The second objective of our study was to validate a recently proposed method to evaluate the VD_physiol/V_T ratio [14]. The method is based on CO₂ production calculated from the Harris-Benedict equation [19] and on the expired minute ventilation. Siddiki et al. [14] reported that it was associated with mortality in acute lung injury patients in a dose-response manner and proposed its routine use to estimate VD_physiol/V_T. However, they did not report any comparison with measured VD_physiol/V_T. In the present study, we have demonstrated that this method significantly underestimates VD_physiol/V_T, rendering it not accurate enough to assess the degree of lung injury. Interestingly, changes in estimated VD_physiol/V_T during PP appeared better correlated with changes in measured VD_physiol/V_T and could be proposed in the future in this field. Siddiki et al. [14] proposed the method in the context of a much larger series than ours and in patients with less severe ARDS, rendering it difficult to draw any definitive conclusions.
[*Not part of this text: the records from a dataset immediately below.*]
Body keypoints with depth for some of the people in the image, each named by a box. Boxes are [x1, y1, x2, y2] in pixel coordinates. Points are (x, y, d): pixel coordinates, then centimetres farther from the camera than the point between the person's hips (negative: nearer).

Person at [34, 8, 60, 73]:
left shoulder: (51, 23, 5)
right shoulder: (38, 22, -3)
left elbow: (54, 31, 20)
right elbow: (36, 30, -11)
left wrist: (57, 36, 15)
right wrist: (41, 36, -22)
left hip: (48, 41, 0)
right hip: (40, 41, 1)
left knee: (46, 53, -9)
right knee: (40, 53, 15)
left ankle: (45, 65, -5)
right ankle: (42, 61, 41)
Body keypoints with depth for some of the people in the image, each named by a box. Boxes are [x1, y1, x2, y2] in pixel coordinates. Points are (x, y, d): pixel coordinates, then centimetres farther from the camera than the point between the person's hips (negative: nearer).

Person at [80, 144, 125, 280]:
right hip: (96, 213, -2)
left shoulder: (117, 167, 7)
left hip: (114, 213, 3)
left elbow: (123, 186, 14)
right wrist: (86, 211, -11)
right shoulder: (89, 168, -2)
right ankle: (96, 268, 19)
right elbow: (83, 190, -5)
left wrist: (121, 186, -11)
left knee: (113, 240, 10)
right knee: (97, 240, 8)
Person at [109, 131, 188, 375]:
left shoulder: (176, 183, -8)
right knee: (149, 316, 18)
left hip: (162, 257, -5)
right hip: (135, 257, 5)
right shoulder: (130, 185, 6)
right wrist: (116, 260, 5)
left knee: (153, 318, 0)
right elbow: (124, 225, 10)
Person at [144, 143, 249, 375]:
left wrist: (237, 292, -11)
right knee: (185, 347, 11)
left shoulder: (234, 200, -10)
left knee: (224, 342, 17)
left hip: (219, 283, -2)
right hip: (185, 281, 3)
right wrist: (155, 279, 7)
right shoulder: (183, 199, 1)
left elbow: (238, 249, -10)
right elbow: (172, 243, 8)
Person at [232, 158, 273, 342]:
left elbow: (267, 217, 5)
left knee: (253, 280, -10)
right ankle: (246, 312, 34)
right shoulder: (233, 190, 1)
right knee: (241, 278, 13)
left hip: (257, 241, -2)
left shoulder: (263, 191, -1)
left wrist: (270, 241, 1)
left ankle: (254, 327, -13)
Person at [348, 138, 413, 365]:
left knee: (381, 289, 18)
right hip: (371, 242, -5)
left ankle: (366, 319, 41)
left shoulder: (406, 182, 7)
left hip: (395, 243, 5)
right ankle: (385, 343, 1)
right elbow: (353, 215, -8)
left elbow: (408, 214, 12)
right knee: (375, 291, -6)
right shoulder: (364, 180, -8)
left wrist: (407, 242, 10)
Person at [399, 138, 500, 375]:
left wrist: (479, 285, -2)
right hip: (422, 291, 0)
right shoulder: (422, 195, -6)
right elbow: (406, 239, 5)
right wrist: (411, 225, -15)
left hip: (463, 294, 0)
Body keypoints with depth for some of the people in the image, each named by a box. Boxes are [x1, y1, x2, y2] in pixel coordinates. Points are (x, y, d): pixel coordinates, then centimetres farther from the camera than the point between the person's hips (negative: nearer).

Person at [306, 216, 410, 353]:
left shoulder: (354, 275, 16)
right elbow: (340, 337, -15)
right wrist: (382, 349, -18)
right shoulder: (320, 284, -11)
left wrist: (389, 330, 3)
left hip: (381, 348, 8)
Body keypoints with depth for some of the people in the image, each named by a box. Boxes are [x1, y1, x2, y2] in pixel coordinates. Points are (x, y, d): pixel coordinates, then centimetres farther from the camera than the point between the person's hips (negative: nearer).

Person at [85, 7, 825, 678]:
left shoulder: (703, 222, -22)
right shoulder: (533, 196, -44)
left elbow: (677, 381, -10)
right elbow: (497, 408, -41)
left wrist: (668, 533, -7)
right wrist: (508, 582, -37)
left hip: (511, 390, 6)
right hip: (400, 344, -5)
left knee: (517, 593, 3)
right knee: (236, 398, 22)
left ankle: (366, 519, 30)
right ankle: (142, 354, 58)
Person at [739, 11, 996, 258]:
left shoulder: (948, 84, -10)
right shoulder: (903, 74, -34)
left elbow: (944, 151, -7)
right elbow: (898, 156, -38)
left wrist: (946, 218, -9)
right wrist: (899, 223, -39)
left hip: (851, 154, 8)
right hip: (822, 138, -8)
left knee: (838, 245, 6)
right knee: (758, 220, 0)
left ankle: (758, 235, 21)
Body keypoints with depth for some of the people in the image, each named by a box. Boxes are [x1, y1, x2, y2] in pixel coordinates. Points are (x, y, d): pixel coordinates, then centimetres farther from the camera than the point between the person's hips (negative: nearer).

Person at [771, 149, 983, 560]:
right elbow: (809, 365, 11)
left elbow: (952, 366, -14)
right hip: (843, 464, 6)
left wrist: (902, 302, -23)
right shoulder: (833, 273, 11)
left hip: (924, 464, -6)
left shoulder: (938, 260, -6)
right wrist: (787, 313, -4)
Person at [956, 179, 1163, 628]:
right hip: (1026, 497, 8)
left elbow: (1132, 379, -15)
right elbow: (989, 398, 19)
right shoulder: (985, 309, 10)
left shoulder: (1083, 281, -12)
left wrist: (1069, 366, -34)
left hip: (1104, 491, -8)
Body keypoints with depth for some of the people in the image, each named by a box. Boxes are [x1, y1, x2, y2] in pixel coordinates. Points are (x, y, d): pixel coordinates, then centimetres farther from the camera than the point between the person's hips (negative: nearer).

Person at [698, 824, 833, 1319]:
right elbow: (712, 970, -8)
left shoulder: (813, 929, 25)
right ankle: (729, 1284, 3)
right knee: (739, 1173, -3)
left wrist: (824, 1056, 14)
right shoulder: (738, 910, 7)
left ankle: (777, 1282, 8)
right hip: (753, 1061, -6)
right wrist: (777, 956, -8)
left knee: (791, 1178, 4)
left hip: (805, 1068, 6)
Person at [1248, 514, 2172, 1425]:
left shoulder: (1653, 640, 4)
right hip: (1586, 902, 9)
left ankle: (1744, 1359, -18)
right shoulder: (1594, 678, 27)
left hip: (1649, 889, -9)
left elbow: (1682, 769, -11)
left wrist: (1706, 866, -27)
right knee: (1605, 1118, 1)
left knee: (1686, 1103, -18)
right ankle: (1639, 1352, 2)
Our work is limited by the small number of patients included. This is a consequence of our routine protocol, which strictly restricts PP to patients with the most severe ARDS, that is, those with a PaO₂/FiO₂ ratio < 100 mmHg after 48 hours of ventilation. This also explains why it is not possible to link our results to outcomes. However, despite this limitation, we consider our results relevant from a physiological point of view.

In conclusion, our study demonstrates that PP induces a decrease in PaCO₂ and VD_alv. This is related to an improvement in respiratory mechanics, with a decrease in Pplat and an increase in compliance. Testing the response to PP appeared to be physiologically more relevant using PaCO₂ changes than PaO₂/FiO₂ changes. How this may affect management at the bedside remains to be studied. Estimated VD_physiol/V_T ratios systematically underestimated measured VD_physiol/V_T ratios.